Brink of Life
Book 2: Brink of Life Trilogy
Brink of Life is filled with new complications and ramifications for the series’ consideration of eternal life.
Rick Moskovitz’s science fiction novel Brink of Life continues the story of those affected by clandestine contracts to receive the Ambrosia Conversion and through it, eternal life.
A widow stands graveside, disoriented. After going through the motions of the funeral in a daze, she glances in the rearview mirror on the way home and sees “the face of another stranger and recoiled. This face belonged to her. And she was certain she had never seen it before.” As this mysterious woman navigates life after the funeral, the fog lifts. She’s able to piece together a haphazard recall of her past.
Although she’d had the Ambrosia Conversion as a member of Ganymede, something has gone wrong. Her world is just enough askew that her doubts about the Ambrosia Conversion and Ganymede’s mission start creeping in. And when a former lover falls for the mysterious woman in her new incarnation, he reveals himself to be a secret agent working for a subversive counter-group, Mandala. The woman explores the issue of eternal life from the other side as she infiltrates Mandala as a resurrected woman. As the one person who can breach Ganymede and shut it down for good, she has just begun finding her feet when she’s forced to decide whether or not death should follow life.
Even though she’s in a new body, the woman’s past follows her, and ongoing problems connected to her body’s former identity are an additional complication. Unable to escape trouble in either the civilian or clandestine worlds, her new life is fast-paced and action-packed. Even when the action lurches between major event sequences, her afterlife advances with all the gusto of a spy thriller.

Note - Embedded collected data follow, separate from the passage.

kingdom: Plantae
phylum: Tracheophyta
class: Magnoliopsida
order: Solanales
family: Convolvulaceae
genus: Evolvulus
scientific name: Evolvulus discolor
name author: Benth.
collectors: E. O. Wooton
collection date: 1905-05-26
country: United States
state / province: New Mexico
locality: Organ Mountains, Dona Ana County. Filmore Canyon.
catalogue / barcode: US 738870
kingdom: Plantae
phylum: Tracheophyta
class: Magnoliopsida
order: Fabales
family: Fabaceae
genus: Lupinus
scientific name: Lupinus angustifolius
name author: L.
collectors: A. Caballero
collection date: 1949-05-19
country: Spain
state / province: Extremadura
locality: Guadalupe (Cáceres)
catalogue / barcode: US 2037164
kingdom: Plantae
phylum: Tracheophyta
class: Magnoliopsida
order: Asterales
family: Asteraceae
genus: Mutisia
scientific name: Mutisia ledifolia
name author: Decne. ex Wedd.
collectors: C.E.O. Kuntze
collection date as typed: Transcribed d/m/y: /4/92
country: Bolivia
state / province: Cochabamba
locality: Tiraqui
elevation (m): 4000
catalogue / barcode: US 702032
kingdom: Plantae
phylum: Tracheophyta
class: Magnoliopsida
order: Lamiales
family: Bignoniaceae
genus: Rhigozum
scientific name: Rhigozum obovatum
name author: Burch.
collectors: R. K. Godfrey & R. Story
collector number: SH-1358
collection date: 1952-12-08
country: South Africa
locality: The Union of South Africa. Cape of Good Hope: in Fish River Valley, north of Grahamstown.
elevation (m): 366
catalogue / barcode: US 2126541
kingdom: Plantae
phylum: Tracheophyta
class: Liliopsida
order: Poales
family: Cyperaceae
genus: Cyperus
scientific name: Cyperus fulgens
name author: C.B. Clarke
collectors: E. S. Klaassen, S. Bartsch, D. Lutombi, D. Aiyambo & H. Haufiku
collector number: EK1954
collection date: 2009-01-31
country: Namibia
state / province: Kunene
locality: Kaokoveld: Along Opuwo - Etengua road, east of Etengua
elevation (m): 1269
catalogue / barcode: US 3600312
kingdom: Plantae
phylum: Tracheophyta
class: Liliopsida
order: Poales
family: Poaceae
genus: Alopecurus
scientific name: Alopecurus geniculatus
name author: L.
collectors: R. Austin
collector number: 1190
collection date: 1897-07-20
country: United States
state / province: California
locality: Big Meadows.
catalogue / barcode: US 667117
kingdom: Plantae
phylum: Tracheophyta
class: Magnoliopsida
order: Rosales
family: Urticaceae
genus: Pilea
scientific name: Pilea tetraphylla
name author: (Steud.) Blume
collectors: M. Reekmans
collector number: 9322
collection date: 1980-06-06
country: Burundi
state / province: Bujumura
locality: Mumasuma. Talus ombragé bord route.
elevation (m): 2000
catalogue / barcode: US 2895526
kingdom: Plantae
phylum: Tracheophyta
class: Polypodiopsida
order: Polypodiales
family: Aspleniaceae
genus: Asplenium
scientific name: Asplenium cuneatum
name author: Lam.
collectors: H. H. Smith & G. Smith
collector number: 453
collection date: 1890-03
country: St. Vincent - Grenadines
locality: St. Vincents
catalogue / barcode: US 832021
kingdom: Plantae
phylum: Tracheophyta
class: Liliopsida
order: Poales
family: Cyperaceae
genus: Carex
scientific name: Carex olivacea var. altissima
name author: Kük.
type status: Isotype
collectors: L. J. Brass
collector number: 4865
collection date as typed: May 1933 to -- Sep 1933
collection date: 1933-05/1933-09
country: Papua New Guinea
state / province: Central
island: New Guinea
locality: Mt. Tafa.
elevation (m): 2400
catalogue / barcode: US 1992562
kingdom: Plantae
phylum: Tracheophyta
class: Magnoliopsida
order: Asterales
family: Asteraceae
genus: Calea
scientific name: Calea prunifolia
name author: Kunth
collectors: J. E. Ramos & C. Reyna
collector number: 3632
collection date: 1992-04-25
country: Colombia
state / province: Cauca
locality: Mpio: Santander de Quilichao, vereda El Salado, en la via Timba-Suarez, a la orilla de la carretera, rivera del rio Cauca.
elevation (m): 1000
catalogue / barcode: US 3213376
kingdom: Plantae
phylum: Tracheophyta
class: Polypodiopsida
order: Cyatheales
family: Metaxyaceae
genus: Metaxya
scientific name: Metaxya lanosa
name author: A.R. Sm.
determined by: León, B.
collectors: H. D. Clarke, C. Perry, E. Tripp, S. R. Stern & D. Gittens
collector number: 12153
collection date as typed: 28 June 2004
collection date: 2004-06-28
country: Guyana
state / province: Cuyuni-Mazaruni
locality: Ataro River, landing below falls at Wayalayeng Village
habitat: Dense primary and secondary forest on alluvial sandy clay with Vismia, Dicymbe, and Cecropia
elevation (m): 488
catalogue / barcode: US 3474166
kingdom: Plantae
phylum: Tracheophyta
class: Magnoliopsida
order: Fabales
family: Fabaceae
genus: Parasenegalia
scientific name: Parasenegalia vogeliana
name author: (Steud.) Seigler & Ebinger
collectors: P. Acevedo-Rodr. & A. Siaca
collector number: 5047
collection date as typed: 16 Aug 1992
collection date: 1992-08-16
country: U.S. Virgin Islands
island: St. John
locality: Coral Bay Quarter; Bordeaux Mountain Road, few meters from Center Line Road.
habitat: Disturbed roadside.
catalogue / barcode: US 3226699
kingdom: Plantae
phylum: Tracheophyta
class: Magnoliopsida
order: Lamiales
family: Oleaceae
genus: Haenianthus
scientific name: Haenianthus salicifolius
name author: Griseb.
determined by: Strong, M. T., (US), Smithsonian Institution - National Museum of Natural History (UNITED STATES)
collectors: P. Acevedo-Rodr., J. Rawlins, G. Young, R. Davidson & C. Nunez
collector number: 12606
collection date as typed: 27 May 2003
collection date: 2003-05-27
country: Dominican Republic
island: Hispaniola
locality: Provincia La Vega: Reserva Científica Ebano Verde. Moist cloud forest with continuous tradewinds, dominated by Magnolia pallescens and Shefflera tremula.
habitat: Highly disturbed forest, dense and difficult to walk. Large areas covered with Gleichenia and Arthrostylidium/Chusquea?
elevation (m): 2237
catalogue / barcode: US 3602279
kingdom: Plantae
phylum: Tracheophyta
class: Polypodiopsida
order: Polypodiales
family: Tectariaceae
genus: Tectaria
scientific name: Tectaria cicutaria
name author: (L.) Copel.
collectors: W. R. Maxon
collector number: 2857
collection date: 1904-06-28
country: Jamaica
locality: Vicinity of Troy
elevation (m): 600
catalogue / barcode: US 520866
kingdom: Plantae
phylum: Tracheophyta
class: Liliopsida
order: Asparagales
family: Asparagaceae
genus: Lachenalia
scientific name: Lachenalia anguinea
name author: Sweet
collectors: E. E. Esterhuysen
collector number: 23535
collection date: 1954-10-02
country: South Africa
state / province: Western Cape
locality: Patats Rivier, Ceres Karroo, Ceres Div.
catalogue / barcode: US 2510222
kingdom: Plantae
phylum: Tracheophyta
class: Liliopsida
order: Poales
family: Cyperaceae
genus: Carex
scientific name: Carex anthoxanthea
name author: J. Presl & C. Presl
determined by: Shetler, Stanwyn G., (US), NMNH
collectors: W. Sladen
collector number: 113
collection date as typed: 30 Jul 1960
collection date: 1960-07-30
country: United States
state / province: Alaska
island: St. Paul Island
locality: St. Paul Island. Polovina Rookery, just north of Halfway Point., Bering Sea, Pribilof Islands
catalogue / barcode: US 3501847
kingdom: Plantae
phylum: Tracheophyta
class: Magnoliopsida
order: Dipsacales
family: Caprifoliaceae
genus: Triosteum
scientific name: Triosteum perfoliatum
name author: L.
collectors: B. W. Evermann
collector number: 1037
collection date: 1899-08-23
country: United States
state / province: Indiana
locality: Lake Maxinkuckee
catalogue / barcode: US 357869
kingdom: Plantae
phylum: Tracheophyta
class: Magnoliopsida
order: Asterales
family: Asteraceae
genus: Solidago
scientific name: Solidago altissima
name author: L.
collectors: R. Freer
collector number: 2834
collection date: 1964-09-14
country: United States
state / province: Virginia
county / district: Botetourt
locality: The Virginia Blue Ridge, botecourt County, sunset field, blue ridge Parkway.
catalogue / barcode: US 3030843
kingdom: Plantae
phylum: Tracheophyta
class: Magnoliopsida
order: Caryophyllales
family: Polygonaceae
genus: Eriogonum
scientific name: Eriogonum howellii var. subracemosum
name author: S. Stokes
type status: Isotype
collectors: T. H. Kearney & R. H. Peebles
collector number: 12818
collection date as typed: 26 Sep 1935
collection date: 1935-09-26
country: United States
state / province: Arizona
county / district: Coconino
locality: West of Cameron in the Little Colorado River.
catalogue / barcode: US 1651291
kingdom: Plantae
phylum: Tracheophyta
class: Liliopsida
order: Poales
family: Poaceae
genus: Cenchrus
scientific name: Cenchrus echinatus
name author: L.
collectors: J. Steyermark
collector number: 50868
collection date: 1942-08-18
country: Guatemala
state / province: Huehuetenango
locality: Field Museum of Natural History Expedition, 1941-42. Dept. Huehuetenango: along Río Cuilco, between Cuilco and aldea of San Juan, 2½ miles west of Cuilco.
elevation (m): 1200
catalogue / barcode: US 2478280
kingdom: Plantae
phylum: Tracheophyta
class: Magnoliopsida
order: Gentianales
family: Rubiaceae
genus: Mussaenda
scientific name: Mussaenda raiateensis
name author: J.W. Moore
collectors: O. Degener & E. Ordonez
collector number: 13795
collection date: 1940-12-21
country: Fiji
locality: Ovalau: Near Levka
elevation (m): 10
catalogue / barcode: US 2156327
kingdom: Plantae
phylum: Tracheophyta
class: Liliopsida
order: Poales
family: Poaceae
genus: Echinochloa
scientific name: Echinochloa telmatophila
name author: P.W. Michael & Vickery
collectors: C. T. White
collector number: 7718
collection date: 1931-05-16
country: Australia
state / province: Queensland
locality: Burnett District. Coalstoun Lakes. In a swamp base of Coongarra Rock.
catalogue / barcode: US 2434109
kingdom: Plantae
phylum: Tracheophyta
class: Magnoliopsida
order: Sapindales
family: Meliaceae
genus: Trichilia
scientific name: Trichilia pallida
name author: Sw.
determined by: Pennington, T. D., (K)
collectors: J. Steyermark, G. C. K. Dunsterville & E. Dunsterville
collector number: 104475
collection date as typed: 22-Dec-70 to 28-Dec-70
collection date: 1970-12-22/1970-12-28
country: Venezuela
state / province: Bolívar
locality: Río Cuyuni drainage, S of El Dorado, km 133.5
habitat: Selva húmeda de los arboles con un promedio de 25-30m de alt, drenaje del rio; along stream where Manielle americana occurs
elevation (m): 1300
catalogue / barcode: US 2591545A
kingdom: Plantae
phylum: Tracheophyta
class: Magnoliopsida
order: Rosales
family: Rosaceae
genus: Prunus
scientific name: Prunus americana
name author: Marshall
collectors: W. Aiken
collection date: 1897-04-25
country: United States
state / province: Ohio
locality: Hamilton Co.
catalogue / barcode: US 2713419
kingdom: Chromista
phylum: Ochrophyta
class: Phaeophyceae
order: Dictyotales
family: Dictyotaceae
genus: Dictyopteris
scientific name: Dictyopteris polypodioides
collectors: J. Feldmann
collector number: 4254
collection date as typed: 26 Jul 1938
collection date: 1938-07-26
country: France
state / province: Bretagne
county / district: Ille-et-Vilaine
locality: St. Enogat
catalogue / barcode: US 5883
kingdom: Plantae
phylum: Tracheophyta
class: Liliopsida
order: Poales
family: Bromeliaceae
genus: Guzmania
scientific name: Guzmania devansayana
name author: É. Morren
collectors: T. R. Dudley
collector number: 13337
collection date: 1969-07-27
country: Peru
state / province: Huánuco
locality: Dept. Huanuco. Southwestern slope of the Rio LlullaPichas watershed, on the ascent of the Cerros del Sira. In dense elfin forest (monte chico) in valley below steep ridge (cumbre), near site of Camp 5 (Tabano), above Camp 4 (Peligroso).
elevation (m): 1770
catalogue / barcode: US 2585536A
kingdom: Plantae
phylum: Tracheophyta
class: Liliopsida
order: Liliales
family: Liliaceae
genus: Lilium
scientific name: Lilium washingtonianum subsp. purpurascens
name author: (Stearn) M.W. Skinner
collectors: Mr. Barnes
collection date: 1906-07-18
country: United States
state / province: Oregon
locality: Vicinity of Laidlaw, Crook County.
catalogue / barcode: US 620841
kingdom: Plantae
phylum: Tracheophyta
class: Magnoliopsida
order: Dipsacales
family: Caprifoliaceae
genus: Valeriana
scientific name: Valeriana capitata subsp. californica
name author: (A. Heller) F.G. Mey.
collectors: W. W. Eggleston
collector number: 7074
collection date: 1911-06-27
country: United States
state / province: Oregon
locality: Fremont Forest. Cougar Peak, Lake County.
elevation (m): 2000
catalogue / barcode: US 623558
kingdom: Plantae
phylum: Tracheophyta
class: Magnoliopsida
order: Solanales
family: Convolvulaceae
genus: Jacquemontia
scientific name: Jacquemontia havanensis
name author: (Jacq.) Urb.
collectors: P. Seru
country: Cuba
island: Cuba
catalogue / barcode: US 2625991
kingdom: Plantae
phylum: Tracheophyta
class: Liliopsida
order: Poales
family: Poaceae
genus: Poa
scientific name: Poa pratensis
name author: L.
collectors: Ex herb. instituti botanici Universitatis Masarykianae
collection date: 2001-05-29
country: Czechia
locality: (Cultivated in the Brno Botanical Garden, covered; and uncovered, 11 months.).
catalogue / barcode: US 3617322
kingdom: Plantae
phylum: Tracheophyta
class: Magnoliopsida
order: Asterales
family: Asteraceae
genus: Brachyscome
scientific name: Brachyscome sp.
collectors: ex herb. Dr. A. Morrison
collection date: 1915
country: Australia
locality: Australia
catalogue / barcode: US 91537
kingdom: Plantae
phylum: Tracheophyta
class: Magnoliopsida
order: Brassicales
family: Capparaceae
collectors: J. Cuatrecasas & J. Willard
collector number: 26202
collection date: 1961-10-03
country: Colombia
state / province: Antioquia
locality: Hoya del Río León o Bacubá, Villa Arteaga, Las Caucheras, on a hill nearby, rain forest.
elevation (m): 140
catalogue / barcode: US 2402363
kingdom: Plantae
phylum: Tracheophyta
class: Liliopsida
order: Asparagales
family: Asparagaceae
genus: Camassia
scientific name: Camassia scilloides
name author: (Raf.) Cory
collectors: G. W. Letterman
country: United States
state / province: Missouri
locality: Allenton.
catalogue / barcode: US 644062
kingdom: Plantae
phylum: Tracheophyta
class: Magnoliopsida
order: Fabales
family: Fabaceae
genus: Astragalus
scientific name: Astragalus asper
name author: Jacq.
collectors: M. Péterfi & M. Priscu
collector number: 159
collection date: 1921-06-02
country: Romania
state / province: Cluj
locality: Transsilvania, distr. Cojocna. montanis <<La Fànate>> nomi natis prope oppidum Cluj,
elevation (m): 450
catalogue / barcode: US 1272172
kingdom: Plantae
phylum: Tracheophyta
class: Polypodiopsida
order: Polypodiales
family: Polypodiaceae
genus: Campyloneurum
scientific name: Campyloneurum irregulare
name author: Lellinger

The woman has different problems to grapple with than her men counterparts. Sex defines not only her but the major choices and outcomes she faces. Unlike the men who’ve taken the money from the Ambrosia Conversion and universally benefited, her body donor was a sex worker who struggled before receiving the money, blew through it in short order, and continued to live a precarious life under the thumb of powerful men.
In this most sexually explicit book of the trilogy, the lead navigates questions about her sexuality; her new body doesn’t have the same orientation as her past body. Although the narrative is thoughtful in suggesting that trauma would be part of switching bodies, it is not clear what information and trauma are encoded in the new body, and what has been left in the haze of memory. Often, the boundaries shift in too convenient ways in order to keep the heterosexual sex hot and heavy, and any weightier burdens remain at a distance.
Brink of Life explores the Ambrosia Conversion from a woman’s perspective, filled with new complications to the ramifications of eternal life.